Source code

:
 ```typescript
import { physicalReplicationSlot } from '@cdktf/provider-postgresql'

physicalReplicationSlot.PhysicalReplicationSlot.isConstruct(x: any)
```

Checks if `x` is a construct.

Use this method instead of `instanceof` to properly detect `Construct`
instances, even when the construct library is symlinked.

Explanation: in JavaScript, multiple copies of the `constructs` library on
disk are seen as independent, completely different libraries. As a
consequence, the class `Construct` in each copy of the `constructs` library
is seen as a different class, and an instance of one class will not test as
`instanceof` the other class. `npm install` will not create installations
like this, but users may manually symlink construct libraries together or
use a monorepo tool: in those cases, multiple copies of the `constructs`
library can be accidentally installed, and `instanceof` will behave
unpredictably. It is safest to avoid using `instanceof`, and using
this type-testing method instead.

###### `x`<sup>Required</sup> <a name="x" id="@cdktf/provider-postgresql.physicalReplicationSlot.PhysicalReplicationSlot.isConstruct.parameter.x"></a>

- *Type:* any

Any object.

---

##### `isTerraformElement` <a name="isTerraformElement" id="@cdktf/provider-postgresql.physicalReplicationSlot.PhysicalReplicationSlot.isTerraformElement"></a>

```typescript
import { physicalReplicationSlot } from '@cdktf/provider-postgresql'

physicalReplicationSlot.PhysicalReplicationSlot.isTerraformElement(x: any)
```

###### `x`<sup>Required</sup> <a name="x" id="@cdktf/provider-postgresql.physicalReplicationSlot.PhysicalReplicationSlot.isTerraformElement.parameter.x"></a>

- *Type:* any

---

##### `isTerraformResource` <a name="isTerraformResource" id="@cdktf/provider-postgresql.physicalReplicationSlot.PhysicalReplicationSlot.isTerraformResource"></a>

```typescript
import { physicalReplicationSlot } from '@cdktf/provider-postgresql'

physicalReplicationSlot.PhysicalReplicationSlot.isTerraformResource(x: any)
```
★ ★ ★ ★ ★
__Work instruction__:
Copy, from the material above, each line in which the string "name" occurs.

__Written solution__:
###### `x`<sup>Required</sup> <a name="x" id="@cdktf/provider-postgresql.physicalReplicationSlot.PhysicalReplicationSlot.isConstruct.parameter.x"></a>
##### `isTerraformElement` <a name="isTerraformElement" id="@cdktf/provider-postgresql.physicalReplicationSlot.PhysicalReplicationSlot.isTerraformElement"></a>
###### `x`<sup>Required</sup> <a name="x" id="@cdktf/provider-postgresql.physicalReplicationSlot.PhysicalReplicationSlot.isTerraformElement.parameter.x"></a>
##### `isTerraformResource` <a name="isTerraformResource" id="@cdktf/provider-postgresql.physicalReplicationSlot.PhysicalReplicationSlot.isTerraformResource"></a>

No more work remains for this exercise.